The complaint is brutally simple: some Pixels are burning through charge far faster than they should. Reports stretch from the Pixel 10 family back to at least the Pixel 7, which is a wider mess than the kind of single-device hiccup Google can quietly mop up in one monthly patch.

A CPU bug appears to be draining Pixel battery life
One user who dug into the issue says the culprit is a bug that keeps the CPU working overtime and stops the phone from entering Deep Doze mode. If that’s right, the problem isn’t cosmetic; it’s a power-management failure, which is exactly the sort of thing that turns a premium phone into an expensive paperweight by midafternoon.
The report got enough attention to be pushed to Severity One, Priority One on Google’s bug tracker. That’s the software equivalent of putting out a building fire, so the company clearly knows this is more than forum noise.
Why the May Pixel update didn’t land the blow
Google not fixing it this month points to one of two unpleasant options: either the bug is messier than it first looked, or the patch simply missed the cutoff for May. The second theory sounds nicer, but if Google had a clean fix ready, there is little reason to hold it back while users watch battery percentages evaporate.

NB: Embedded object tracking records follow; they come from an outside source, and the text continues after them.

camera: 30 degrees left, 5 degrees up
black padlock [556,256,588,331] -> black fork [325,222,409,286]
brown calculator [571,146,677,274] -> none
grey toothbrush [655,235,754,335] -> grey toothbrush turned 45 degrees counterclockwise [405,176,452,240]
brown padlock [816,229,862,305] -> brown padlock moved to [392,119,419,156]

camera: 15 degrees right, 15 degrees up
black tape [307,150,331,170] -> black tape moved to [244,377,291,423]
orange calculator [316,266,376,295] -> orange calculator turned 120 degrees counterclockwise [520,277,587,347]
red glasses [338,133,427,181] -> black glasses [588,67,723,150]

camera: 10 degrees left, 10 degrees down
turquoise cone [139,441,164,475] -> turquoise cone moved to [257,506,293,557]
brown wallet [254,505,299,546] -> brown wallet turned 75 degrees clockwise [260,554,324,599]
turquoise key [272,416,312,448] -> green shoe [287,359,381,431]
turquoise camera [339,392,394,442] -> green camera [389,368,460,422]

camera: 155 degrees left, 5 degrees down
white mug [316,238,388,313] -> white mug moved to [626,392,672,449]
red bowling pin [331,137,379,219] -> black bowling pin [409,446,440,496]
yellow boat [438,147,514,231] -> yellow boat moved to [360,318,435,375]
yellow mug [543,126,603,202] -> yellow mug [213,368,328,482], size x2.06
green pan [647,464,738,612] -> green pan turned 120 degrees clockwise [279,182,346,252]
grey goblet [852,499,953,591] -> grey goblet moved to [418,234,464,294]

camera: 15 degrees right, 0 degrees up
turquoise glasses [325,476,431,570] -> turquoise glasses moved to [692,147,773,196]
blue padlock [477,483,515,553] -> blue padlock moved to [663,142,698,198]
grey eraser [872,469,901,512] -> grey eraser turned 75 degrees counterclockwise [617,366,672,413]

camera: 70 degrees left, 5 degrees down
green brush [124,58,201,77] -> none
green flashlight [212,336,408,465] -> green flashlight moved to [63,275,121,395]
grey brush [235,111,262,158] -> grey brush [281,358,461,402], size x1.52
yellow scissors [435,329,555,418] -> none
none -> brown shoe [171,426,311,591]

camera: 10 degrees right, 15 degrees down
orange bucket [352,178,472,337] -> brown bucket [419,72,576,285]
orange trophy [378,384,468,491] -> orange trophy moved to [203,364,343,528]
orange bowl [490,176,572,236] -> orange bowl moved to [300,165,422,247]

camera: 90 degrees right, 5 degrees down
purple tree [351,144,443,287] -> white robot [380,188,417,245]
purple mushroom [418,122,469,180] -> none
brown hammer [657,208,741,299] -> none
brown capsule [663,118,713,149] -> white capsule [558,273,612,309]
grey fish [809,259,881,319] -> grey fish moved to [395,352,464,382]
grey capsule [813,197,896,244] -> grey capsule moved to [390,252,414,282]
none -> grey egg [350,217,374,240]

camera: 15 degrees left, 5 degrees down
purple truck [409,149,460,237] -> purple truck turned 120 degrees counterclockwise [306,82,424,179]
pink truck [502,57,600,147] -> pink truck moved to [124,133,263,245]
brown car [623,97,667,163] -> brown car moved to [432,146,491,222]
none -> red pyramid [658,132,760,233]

That makes June the obvious pressure point. Android vendors usually spread fixes across monthly updates and emergency server-side changes when things get ugly, and this has already reached the ”ugly” part. If Google keeps the pattern moving, the next update may finally be the one Pixel owners were waiting for.
What Pixel owners should watch next
- Affected phones include the Pixel 10 line and at least the Pixel 7.
- The suspected trigger is a CPU bug that prevents Deep Doze mode.
- The May update did not include the hoped-for fix.
For now, the best-case scenario is a June patch that actually closes the loop. The less flattering possibility is that Google needs more time than anyone wanted to admit, and Pixel owners will keep treating battery life like a daily gamble.